(ТЕКСТ ДЛЯ АНАЛИЗА)
◆ ◆ ◆ ◆ ◆
# SVM + cross-val

In [None]:
%%capture
!python -m pip install --upgrade pip
!pip install --upgrade scikit-learn-intelex

In [None]:
# Запатчим sklearn для быстрой работы

from sklearnex import patch_sklearn
patch_sklearn()

In [None]:
import pandas as pd
import numpy as np
import sys
import os
import site
from matplotlib import pyplot as plt

sys.path.append(os.path.join(os.path.dirname(site.getsitepackages()[0]), "site-packages"))

In [None]:
# Загрузим и посмотрим на дату

df = pd.read_csv("https://raw.githubusercontent.com/evgpat/edu_stepik_practical_ml/main/datasets/data.adult.csv")
df.head(10)

In [None]:
print(df[df == '?'].count())
◆ ◆ ◆ ◆ ◆
(ДАННЫЕ ДЛЯ ПРОСМОТРА)
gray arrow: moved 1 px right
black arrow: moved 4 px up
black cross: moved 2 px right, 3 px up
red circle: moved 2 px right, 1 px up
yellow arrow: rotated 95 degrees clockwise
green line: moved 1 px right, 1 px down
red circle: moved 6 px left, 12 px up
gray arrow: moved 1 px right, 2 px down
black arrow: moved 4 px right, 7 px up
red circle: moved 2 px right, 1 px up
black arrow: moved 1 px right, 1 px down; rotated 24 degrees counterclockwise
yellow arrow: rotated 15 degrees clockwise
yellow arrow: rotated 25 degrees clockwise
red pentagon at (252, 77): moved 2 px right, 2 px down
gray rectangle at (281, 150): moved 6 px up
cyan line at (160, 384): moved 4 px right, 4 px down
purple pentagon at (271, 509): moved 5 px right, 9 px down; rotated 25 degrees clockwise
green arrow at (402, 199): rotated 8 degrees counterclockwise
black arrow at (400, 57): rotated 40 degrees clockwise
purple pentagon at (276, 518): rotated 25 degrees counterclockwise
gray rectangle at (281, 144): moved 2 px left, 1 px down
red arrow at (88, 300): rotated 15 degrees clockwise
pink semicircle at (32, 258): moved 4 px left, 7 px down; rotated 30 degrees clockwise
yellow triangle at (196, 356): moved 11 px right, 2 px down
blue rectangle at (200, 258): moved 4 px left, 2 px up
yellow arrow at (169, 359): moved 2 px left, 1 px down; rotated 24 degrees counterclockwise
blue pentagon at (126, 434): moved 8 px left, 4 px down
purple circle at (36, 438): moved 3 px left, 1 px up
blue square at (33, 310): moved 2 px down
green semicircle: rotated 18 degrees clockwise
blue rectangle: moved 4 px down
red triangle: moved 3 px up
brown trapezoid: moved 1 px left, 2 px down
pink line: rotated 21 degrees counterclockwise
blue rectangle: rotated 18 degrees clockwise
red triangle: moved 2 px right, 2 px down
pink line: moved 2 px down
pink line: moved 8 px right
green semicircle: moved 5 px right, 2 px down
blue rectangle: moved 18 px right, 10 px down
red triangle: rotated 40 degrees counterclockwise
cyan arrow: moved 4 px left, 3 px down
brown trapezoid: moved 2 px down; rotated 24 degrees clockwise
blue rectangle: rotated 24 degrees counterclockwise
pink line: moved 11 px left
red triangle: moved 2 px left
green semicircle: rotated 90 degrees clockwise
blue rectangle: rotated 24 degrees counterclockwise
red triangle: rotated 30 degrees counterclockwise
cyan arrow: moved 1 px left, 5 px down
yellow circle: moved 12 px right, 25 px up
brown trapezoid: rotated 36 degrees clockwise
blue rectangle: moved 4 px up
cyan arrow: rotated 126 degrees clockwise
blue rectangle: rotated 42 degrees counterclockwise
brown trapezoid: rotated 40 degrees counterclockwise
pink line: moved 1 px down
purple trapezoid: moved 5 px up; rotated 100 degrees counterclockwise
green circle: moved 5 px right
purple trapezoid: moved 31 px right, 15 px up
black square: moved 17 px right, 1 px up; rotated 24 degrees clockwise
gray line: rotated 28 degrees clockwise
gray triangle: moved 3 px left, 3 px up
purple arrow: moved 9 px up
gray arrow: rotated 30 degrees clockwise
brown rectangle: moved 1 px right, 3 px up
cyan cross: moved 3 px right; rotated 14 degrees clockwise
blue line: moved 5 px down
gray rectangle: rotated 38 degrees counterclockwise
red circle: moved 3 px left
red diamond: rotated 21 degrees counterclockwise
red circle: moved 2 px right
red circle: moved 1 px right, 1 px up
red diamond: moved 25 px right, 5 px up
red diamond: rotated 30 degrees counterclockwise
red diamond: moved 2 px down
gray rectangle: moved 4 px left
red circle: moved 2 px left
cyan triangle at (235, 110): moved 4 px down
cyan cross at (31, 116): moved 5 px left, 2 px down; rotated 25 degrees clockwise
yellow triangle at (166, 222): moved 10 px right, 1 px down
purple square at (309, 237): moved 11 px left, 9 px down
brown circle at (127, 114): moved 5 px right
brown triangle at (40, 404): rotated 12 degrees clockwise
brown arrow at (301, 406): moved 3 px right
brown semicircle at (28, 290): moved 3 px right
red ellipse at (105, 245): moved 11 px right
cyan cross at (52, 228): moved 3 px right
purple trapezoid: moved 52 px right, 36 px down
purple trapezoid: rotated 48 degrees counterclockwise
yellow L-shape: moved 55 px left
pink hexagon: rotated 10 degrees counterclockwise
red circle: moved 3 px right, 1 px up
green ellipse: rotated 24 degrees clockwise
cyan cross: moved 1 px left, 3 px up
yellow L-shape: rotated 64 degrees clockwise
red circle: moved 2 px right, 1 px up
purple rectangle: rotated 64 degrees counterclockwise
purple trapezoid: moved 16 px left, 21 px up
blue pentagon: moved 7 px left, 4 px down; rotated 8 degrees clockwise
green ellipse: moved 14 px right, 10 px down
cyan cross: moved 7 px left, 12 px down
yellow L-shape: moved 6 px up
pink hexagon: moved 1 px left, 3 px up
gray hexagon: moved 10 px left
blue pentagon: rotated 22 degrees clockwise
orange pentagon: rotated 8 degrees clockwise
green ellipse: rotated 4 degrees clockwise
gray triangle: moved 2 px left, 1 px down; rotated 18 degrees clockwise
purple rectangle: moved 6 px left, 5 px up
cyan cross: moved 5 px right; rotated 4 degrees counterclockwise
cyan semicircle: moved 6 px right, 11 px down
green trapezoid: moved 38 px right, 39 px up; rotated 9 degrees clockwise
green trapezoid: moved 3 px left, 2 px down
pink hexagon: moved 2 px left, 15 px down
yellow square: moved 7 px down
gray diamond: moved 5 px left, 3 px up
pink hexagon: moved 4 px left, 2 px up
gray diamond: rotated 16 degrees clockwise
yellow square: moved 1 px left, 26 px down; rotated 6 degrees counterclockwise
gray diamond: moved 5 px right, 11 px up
◆ ◆ ◆ ◆ ◆
(ЗАДАНИЯ)
A - Перепишите из текста об SVM и кросс-валидации фрагмент, начиная со слов «# SVM + cross-val» и заканчивая словами «patch_sklearn()».
B - Перескажите в виде краткого списка абзац текста об SVM и кросс-валидации, начинающийся с «%%capture», сохранив его основные факты.
C - Напишите продолжение текста об SVM и кросс-валидации, начав сразу после его последней строки.

(ОТВЕТЫ К ЗАДАНИЯМ)
A -
# SVM + cross-val

In [None]:
%%capture
!python -m pip install --upgrade pip
!pip install --upgrade scikit-learn-intelex

In [None]:
# Запатчим sklearn для быстрой работы

from sklearnex import patch_sklearn
patch_sklearn()

B -
- ячейка запускается с командой %%capture;
- pip обновляется командой python -m pip install --upgrade pip;
- пакет scikit-learn-intelex устанавливается или обновляется командой pip install --upgrade scikit-learn-intelex.

C -
In [None]:
df = df.query("occupation != '?'")
print(df[df == '?'].count())

In [None]:
# Выделим целевую переменную, названия категориальных и вещественных колонок

y = df['>50K,<=50K'].map({'>50K':1 ,'<=50K':0})

cat_col = df.select_dtypes(include=['object']).columns.tolist()
num_col = df.select_dtypes(exclude=['object']).columns.tolist()

x = df[num_col]
print(x)

In [None]:
# Посмотрим на гистограммы по признакам объектов

plt.hist(df['age'], bins=15, edgecolor='black')
plt.show()
plt.hist(df['fnlwgt'], bins=15, edgecolor='black')
plt.show()
plt.hist(df['capital-gain'], bins=15, edgecolor='black')
plt.show()
plt.hist(df['education-num'], bins=15, edgecolor='black')
plt.show()
plt.hist(df['capital-loss'], bins=15, edgecolor='black')
plt.show()
plt.hist(df['hours-per-week'], bins=15, edgecolor='black')
plt.show()


In [None]:
# Отскейлим дату с помощью StandardScaler 

from sklearn.preprocessing import StandardScaler

scaler = StandardScaler()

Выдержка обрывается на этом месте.